Goal of the exercise: Copy each line of the listing below exactly and drop the images.

Source material:
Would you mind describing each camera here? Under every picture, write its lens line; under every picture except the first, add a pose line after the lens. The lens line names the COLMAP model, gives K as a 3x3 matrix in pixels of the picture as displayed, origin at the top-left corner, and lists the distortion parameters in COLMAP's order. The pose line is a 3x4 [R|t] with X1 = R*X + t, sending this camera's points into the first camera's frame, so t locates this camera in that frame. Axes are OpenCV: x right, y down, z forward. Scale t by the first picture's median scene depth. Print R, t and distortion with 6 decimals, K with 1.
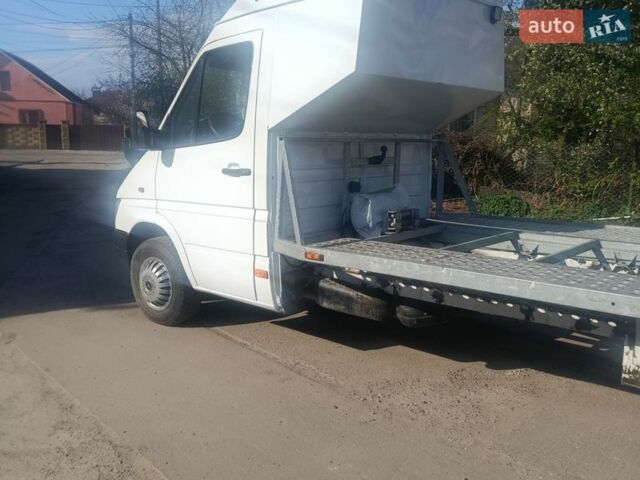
lens RADIAL K [[600.9, 0, 320.0], [0, 600.9, 240.0], [0, 0, 1]] dist [0.159601, -0.299424]
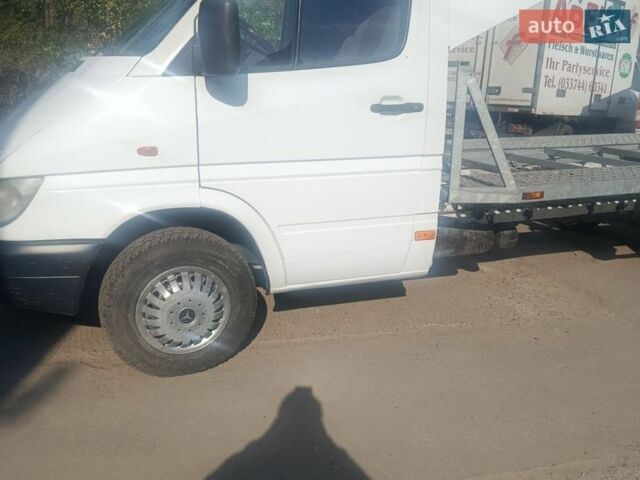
lens RADIAL K [[600.9, 0, 320.0], [0, 600.9, 240.0], [0, 0, 1]] dist [0.159601, -0.299424]
pose [[0.442159, -0.231154, 0.866639, -0.869975], [0.121492, 0.972751, 0.197472, -0.115480], [-0.888670, 0.017975, 0.458194, 0.761317]]
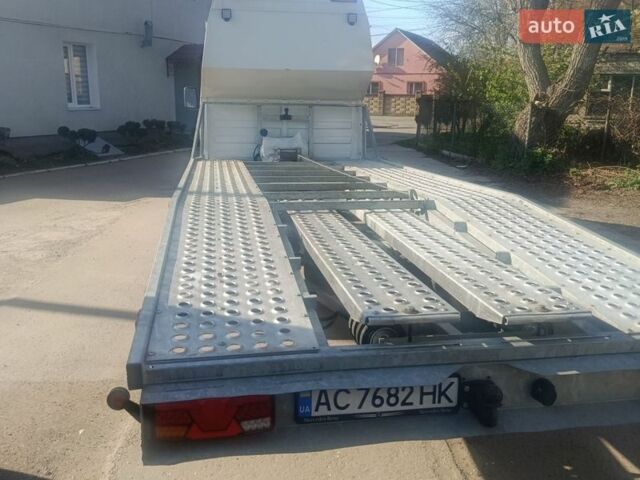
lens RADIAL K [[600.9, 0, 320.0], [0, 600.9, 240.0], [0, 0, 1]] dist [0.159601, -0.299424]
pose [[0.788386, 0.139342, -0.599193, 1.084196], [-0.109534, 0.990242, 0.086162, 0.040964], [0.605352, -0.002297, 0.795955, -0.216563]]
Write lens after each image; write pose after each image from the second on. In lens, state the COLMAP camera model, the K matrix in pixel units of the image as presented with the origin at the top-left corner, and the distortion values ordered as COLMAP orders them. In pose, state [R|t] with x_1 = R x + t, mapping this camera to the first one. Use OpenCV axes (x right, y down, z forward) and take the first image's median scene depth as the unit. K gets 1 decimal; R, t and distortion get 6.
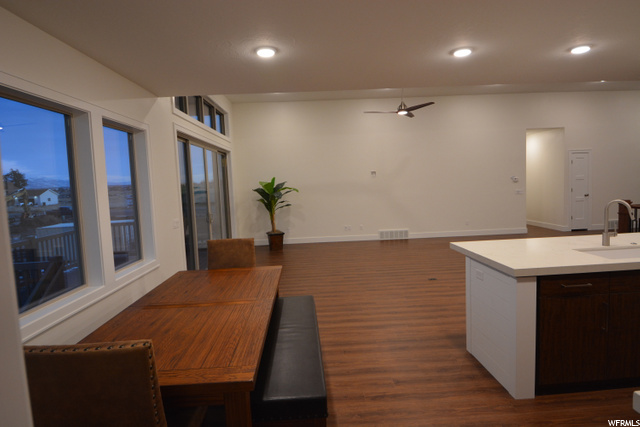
lens RADIAL K [[361.2, 0, 318.6], [0, 361.2, 207.6], [0, 0, 1]] dist [0.038334, -0.041492]
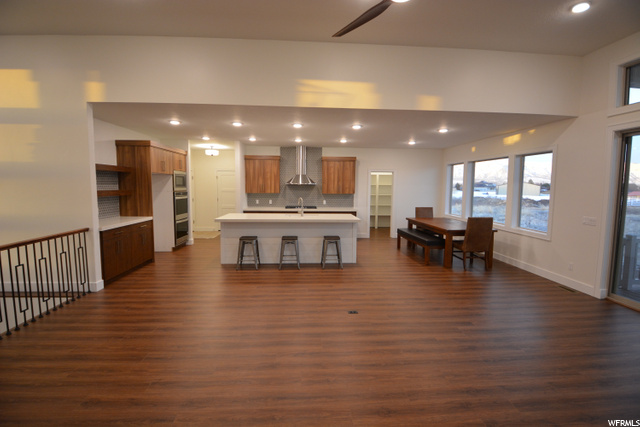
lens RADIAL K [[283.0, 0, 319.3], [0, 283.0, 211.5], [0, 0, 1]] dist [0.027665, -0.033711]
pose [[-0.998927, 0.036960, -0.027894, 0.595401], [0.031980, 0.986330, 0.161646, -0.194698], [0.033487, 0.160581, -0.986454, 2.373293]]
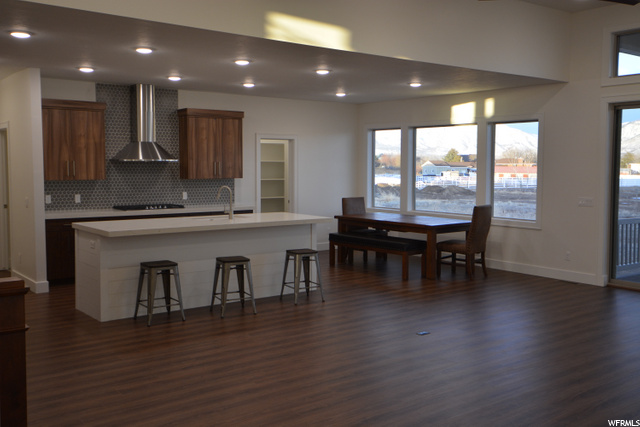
lens RADIAL K [[643.5, 0, 319.2], [0, 643.5, 206.8], [0, 0, 1]] dist [0.079379, -0.028344]
pose [[-0.805821, 0.080762, -0.586626, 1.603632], [-0.009863, 0.988688, 0.149662, -0.259405], [0.592077, 0.126387, -0.795909, 2.590946]]
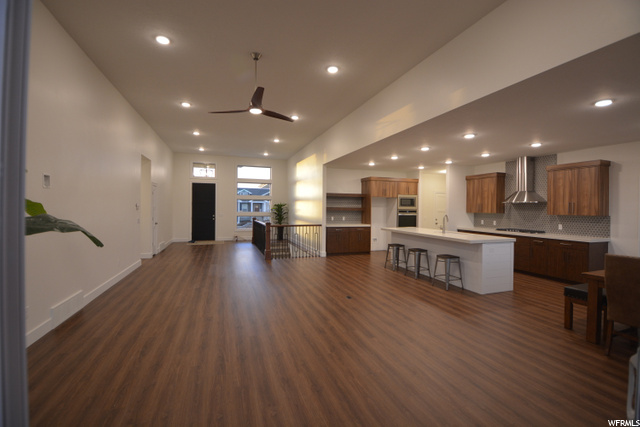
lens RADIAL K [[283.0, 0, 319.3], [0, 283.0, 211.5], [0, 0, 1]] dist [0.027665, -0.033711]
pose [[-0.294495, 0.026223, 0.955293, -0.669590], [0.067522, 0.997696, -0.006572, -0.074597], [-0.953265, 0.062568, -0.295587, 1.951093]]
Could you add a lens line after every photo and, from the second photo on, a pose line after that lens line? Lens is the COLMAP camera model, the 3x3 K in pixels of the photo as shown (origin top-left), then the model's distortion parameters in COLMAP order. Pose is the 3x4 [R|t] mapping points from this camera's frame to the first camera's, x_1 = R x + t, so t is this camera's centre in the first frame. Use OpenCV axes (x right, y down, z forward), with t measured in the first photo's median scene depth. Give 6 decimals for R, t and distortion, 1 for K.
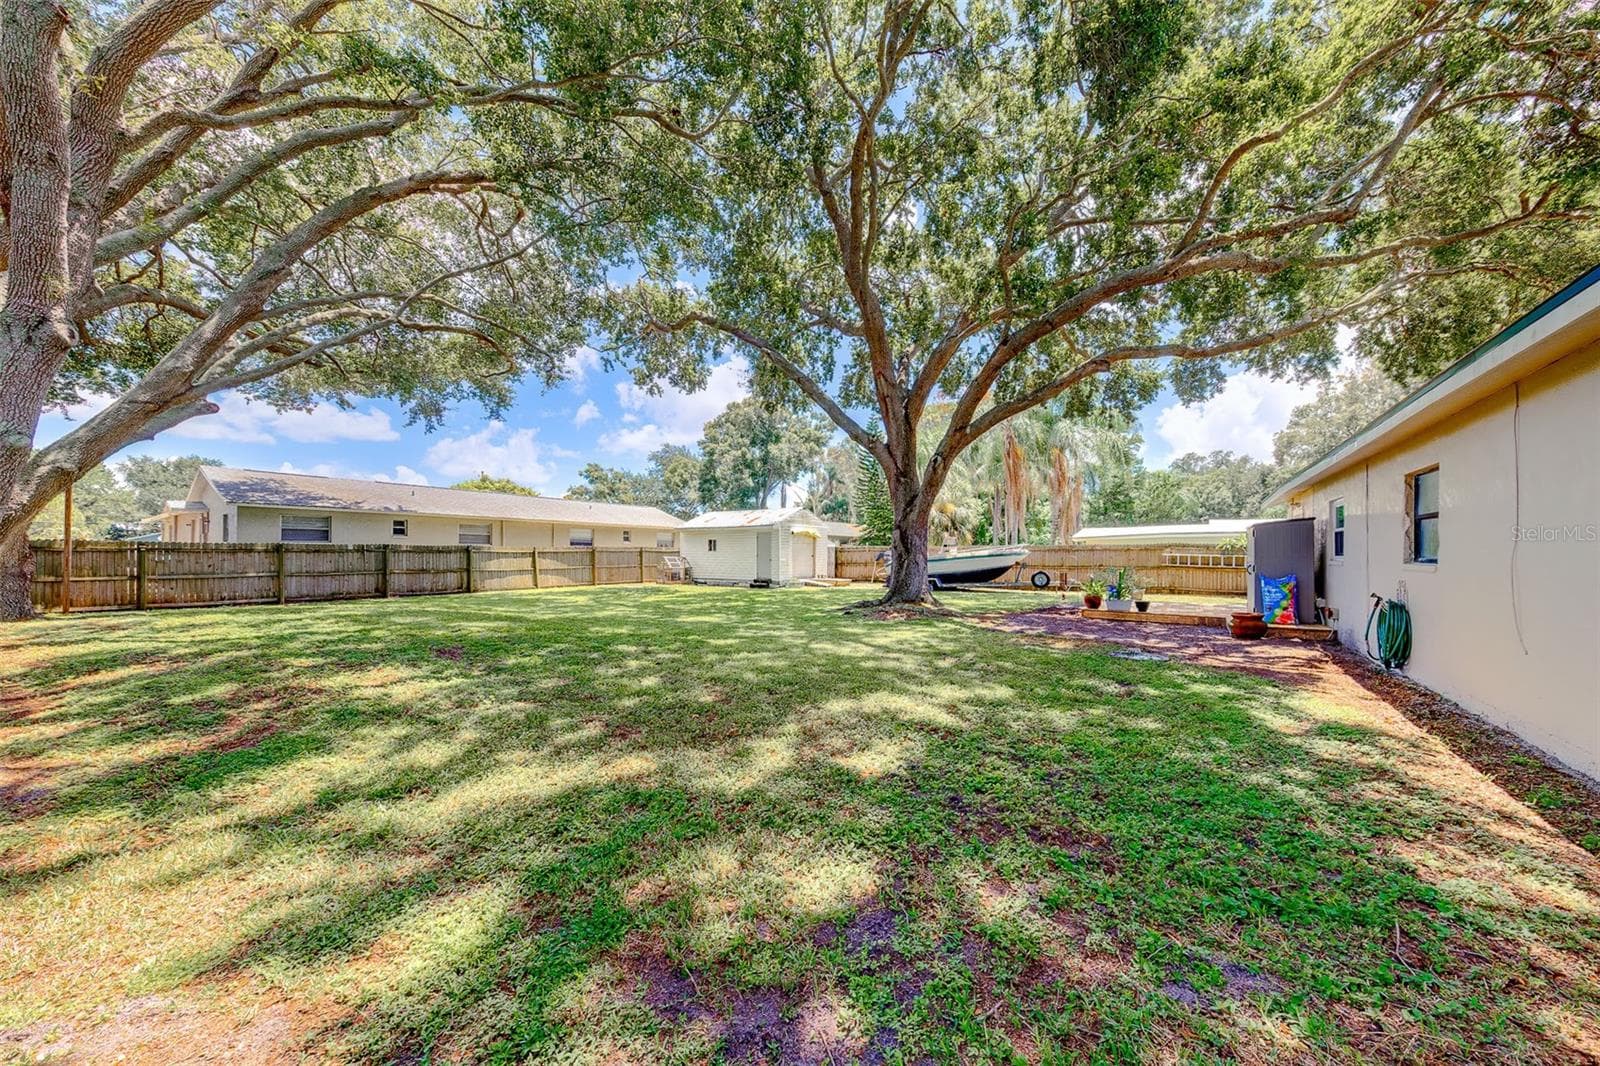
lens RADIAL K [[510.9, 0, 790.2], [0, 510.9, 549.5], [0, 0, 1]] dist [-0.000811, 0.000094]
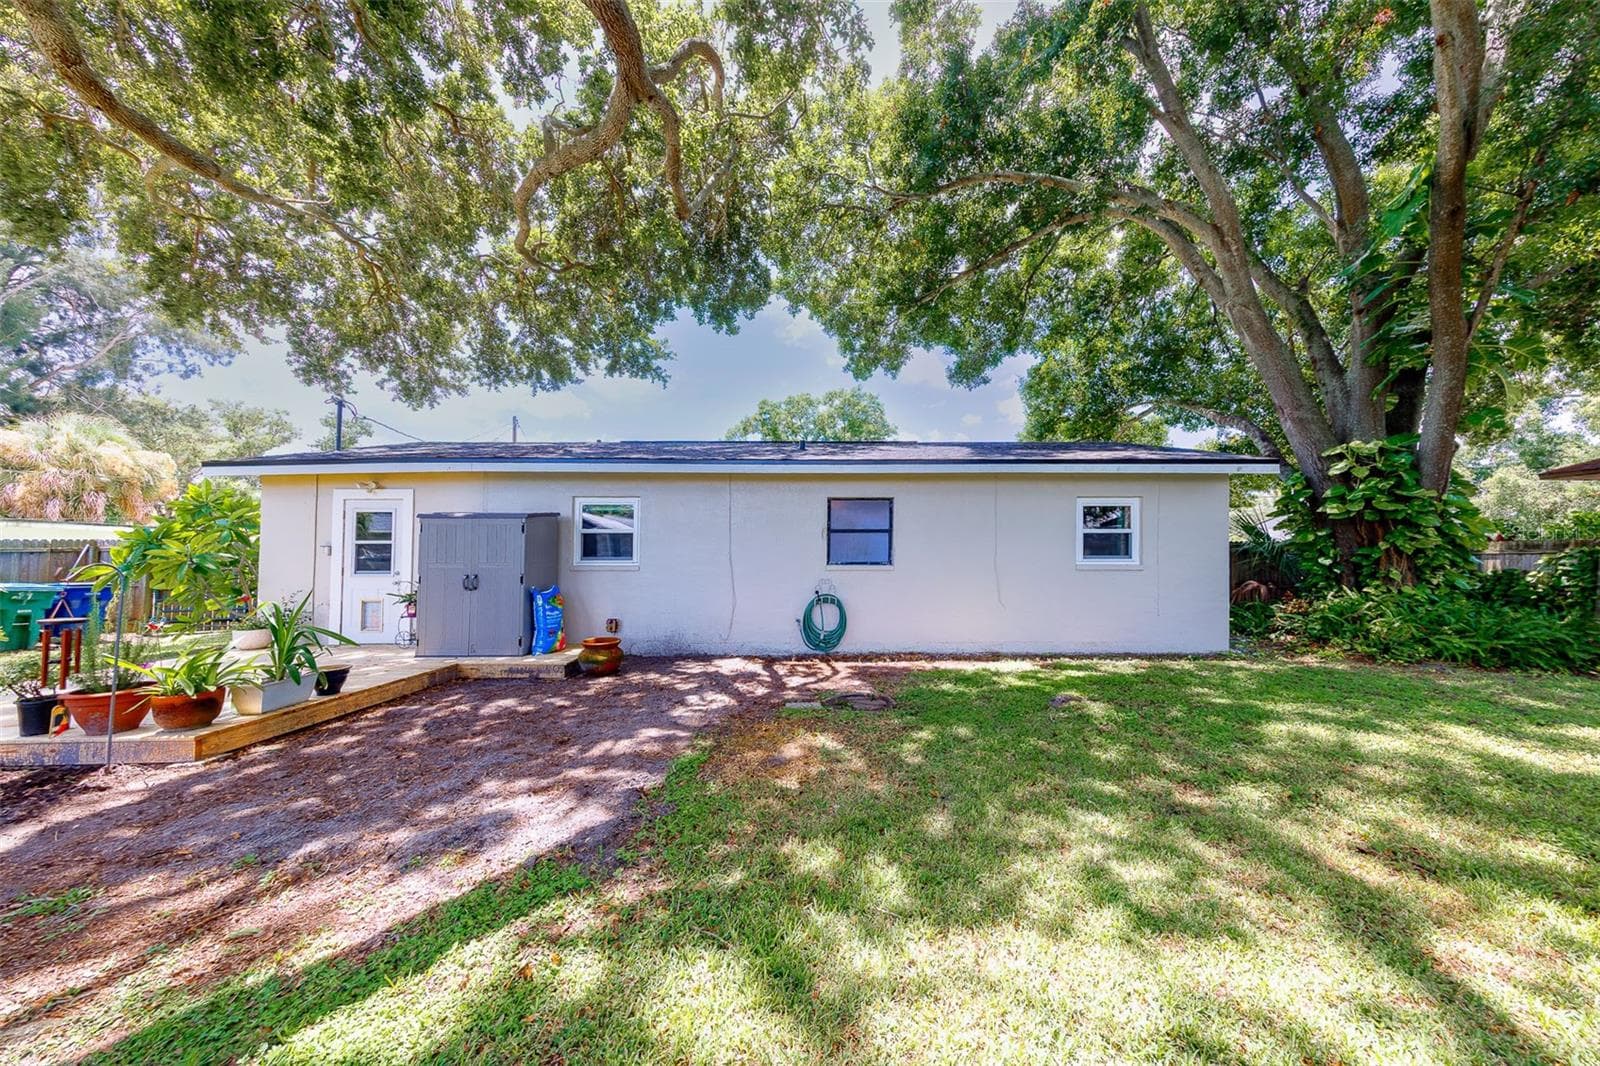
lens RADIAL K [[510.9, 0, 821.5], [0, 510.9, 543.5], [0, 0, 1]] dist [-0.000811, 0.000094]
pose [[-0.605701, 0.025003, 0.795299, 0.053470], [-0.003984, 0.999398, -0.034454, 0.004794], [-0.795682, -0.024038, -0.605237, 0.505089]]
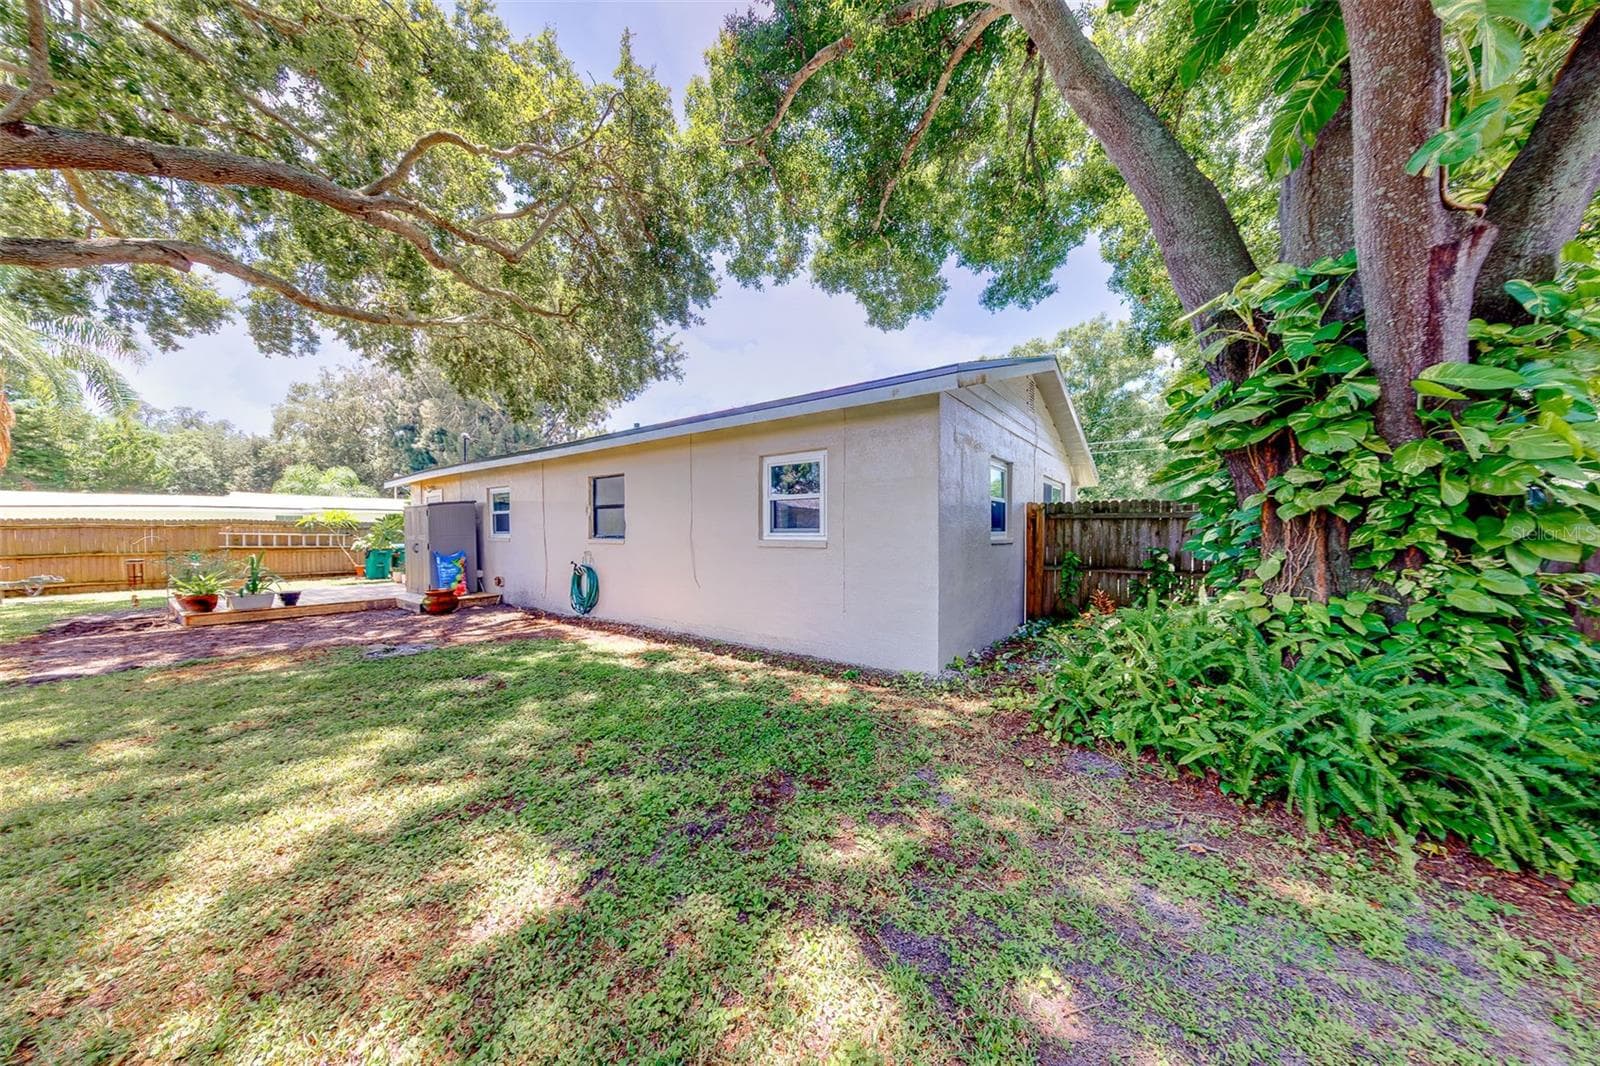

Result of the exercise:
Would you mind describing each camera here? Under every picture, write its lens line; under every picture except the first, add a pose line after the lens. The lens line names the COLMAP model, gives K as a 3x3 matrix in pixels of the picture as displayed, origin at the top-left corner, and lists the distortion parameters in COLMAP's order. The pose line is a 3x4 [R|t] with X1 = R*X + t, sending this camera's points into the first camera's frame, so t locates this camera in that frame. Axes are OpenCV: x right, y down, z forward. Scale t by the first picture's median scene depth. Print R, t and distortion with 6 decimals, K with 1.
lens RADIAL K [[600.9, 0, 320.0], [0, 600.9, 240.0], [0, 0, 1]] dist [0.159601, -0.299424]
lens RADIAL K [[600.9, 0, 320.0], [0, 600.9, 240.0], [0, 0, 1]] dist [0.159601, -0.299424]
pose [[0.442159, -0.231154, 0.866639, -0.869975], [0.121492, 0.972751, 0.197472, -0.115480], [-0.888670, 0.017975, 0.458194, 0.761317]]
lens RADIAL K [[600.9, 0, 320.0], [0, 600.9, 240.0], [0, 0, 1]] dist [0.159601, -0.299424]
pose [[0.788386, 0.139342, -0.599193, 1.084196], [-0.109534, 0.990242, 0.086162, 0.040964], [0.605352, -0.002297, 0.795955, -0.216563]]
Write lens after each image; write pose after each image from the second on. In lens, state the COLMAP camera model, the K matrix in pixel units of the image as presented with the origin at the top-left corner, and the distortion values ordered as COLMAP orders them. In pose, state [R|t] with x_1 = R x + t, mapping this camera to the first one. Use OpenCV axes (x right, y down, z forward) and take the first image's median scene depth as the unit. K gets 1 decimal; R, t and distortion get 6.
lens RADIAL K [[361.2, 0, 318.6], [0, 361.2, 207.6], [0, 0, 1]] dist [0.038334, -0.041492]
lens RADIAL K [[283.0, 0, 319.3], [0, 283.0, 211.5], [0, 0, 1]] dist [0.027665, -0.033711]
pose [[-0.998927, 0.036960, -0.027894, 0.595401], [0.031980, 0.986330, 0.161646, -0.194698], [0.033487, 0.160581, -0.986454, 2.373293]]
lens RADIAL K [[643.5, 0, 319.2], [0, 643.5, 206.8], [0, 0, 1]] dist [0.079379, -0.028344]
pose [[-0.805821, 0.080762, -0.586626, 1.603632], [-0.009863, 0.988688, 0.149662, -0.259405], [0.592077, 0.126387, -0.795909, 2.590946]]
lens RADIAL K [[283.0, 0, 319.3], [0, 283.0, 211.5], [0, 0, 1]] dist [0.027665, -0.033711]
pose [[-0.294495, 0.026223, 0.955293, -0.669590], [0.067522, 0.997696, -0.006572, -0.074597], [-0.953265, 0.062568, -0.295587, 1.951093]]
Could you add a lens line after every photo and, from the second photo on, a pose line after that lens line? Lens is the COLMAP camera model, the 3x3 K in pixels of the photo as shown (origin top-left), then the model's distortion parameters in COLMAP order. Pose is the 3x4 [R|t] mapping points from this camera's frame to the first camera's, x_1 = R x + t, so t is this camera's centre in the first frame. Use OpenCV axes (x right, y down, z forward), with t measured in the first photo's median scene depth. Give 6 decimals for R, t and distortion, 1 for K.
lens RADIAL K [[510.9, 0, 790.2], [0, 510.9, 549.5], [0, 0, 1]] dist [-0.000811, 0.000094]
lens RADIAL K [[510.9, 0, 821.5], [0, 510.9, 543.5], [0, 0, 1]] dist [-0.000811, 0.000094]
pose [[-0.605701, 0.025003, 0.795299, 0.053470], [-0.003984, 0.999398, -0.034454, 0.004794], [-0.795682, -0.024038, -0.605237, 0.505089]]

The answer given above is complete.